Euripides Laskaridis

INTERVISTA A EURIPIDES LASKARIDIS

Euripides Laskaridis è un artista di grande spessore e di straordinaria ricchezza visiva e immaginativa. I suoi lavori hanno la rara capacità di non lasciare mai indifferente il pubblico. Le immagini che crea nei suoi spettacoli colpiscono ed emozionano, fanno riflettere, lasciano il segno sulla retina e nell’animo. E questo senza bisogno di parola, solo corpo, suono, movimento. Con grande generosità e disponibilità Euripides Laskaridis mi ha concesso questa intervista, breve seppur densa, fatta via mail in inglese. Ho deciso di non tradurla per non rischiare, nel passaggio da una lingua a un’altra, di interpretare, o fraintendere quanto scritto da Euripides Laskaridis, che ringrazio vivamente per aver impreziosito questo spazio virtuale con la sua presenza.

Per chi volesse approfondire (www.euripides.info)

Enrico Pastore: What is Titans for you?

Euripides Laskaridis: TITANS is just a title for me. My generation was brought up hand in hand with TV and the TV series we would watch back then had these one or two word titles that seemed to encapsulate so much more than what was actually going on in reality. It is in this manner that I come up with the titles of my works. Another way of stressing how precise meaning and categorizing is overestimated in our society. I fight for a more open world where TITANS doens’t only mean the mythical creatures but also each and every one of us at the same time.

EP: How you create a performance? What’s the starting point for the drammaturgy?

EL: My starting point is always a wish. A wish to bring a creature or two into life. This time it was a tall skinny creature with a big forehead and a bit pregnant. In Relic I wanted to embody a voluptuous creature that felt like a pigeon. Then there is a wish to create a world of materials so I look for objects and textures here and there. The light, the sounds, the music have to be all handy during the creating process from day one. The drammaturgy comes much later. Only a few ideas in my head show a direction if the piece will be domestic or celestial, if it is going to be bright or dark but then as the characters come to life and small scenes are created the performance is being revealed to me in time and the dramaturgy will keep on being revealed to me the more I perform the works.

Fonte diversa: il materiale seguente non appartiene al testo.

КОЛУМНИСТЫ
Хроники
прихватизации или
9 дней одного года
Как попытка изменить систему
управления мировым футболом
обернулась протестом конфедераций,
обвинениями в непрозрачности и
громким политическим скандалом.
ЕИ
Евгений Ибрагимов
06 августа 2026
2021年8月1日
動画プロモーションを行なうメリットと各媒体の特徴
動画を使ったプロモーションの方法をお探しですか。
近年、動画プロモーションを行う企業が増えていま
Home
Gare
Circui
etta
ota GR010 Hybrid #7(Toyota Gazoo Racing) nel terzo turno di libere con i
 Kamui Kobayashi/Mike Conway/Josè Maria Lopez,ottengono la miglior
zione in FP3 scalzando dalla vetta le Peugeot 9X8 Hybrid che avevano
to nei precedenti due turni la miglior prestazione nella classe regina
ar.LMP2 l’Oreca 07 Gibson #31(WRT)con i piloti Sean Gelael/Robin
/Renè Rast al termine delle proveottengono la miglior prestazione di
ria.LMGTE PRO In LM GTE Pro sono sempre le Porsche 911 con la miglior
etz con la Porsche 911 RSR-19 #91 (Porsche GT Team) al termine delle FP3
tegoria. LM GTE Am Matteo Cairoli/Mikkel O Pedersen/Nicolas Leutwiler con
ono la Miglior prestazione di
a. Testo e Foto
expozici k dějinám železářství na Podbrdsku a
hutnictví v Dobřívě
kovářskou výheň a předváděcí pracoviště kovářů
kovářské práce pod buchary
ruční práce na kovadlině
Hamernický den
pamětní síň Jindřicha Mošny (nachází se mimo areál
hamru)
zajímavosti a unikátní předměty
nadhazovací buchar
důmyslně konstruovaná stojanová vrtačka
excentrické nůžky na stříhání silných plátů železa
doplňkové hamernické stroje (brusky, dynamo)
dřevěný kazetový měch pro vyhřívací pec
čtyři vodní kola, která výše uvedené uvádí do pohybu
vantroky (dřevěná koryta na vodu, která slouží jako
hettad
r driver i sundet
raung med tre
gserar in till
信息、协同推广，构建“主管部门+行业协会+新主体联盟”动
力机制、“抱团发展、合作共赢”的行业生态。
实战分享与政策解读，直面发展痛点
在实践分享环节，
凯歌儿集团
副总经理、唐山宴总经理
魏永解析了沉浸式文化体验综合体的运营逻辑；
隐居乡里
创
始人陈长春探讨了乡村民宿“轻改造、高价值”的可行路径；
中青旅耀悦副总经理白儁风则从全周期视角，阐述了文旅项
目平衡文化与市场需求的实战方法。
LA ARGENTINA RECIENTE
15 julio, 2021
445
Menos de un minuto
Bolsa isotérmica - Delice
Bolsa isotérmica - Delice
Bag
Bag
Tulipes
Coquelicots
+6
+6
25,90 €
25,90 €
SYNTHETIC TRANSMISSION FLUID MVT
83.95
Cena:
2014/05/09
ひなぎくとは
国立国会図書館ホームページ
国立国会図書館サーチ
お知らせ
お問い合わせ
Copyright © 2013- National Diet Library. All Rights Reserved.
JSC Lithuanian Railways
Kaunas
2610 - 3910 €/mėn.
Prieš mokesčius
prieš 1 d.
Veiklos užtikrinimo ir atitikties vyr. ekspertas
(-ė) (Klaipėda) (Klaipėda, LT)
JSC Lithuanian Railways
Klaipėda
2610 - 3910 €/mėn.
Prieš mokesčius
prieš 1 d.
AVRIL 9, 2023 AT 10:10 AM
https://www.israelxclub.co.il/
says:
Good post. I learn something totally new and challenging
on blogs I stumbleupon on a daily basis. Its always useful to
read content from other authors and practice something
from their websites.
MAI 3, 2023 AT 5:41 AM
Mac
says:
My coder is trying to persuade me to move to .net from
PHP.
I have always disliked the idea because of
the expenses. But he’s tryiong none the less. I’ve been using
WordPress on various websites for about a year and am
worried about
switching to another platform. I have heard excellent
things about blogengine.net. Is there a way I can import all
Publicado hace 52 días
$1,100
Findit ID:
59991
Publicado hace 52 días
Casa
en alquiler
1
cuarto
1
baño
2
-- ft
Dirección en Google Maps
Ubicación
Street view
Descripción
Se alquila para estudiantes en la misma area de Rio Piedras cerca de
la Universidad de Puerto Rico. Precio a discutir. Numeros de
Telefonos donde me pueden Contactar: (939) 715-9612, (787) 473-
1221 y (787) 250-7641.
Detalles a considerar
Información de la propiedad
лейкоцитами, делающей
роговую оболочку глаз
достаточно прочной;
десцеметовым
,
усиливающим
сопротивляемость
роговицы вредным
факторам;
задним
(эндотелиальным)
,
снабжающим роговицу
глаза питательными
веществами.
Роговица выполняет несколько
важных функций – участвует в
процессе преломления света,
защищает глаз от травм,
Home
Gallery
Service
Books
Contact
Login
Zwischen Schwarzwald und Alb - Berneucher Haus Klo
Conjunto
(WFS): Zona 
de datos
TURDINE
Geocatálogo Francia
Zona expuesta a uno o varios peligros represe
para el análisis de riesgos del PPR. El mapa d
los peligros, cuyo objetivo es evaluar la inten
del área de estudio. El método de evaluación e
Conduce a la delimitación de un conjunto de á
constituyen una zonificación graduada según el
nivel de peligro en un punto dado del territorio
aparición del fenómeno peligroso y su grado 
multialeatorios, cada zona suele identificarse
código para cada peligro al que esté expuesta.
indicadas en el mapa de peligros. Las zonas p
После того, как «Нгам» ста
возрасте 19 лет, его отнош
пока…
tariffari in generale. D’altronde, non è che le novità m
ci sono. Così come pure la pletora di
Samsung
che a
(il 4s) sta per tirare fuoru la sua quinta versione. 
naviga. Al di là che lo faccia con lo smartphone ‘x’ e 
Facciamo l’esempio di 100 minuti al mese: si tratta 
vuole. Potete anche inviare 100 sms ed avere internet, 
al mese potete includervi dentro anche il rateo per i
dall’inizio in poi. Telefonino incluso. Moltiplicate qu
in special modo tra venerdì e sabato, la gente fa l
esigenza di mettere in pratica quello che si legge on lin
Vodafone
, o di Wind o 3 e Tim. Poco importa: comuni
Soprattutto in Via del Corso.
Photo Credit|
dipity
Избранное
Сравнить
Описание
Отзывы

EP: Which is/are the technic you use to create and to assemble the images?

EL: There is no technic and no specific method. I just need a space to work in with materials in hand, the lights and the sounds. Then the team starts to create. Each one of us from their post. The images are created out of the use of specific objects and materials with the light and the set elements. If an image is ticklishness to me I am more inclined to play with it for many rehearsals and see if it can stick to be part of the show or not.

EP: It’s correct my view upon the similarity between your work and the visual structure of the greek sacred icons? or is it my personal suggestion ?

EL: There is one scene that is absolutely inspired by the Byzantine style on sacred icons, I have admired them since a kid.

EP: Why in your performance there’re always deformed bodies?

EL: Transformation for me is not a purpose in itself. It just frees my imagination. When a non-existing creature is manifested on stage then I can see all humanity in him/her.

EP: Why you don’t use any speech or word? Images are more communicative than any kind of speech?

EL: I am not convinced yet that words are the best conveier of meaning. I use a language as I don’t believe in mute spectacles as well but the communication of feelings and sentiments is left upon the events that take place on stage. It is the performers that have to make things work, it is them that have to energize the space and through them the meaning may be shared to the audience. But never one closed meaning. An open meaning is the goal. An open poem – without actual words.

EP: Your work, in my point of view, is beyond any genres, is not really dance, is not really theatre, is not really performance art, but in the same time is all of this. To create something new and powerful we had to live in border between the known languages?

EL: I was never looking to create something new. I was just looking to create a language I would wish to see in the theatre and I kept not seeing. It is true that I hate categorization and I am happy my work seems to all the more be recognized as uncategorized. I like open forms, I think they are much more organic and true to life.

EP: Which is/are the performance functions in your point of view?

EL: Energizing the space with any means you have and taking risks to fail at every step of the way.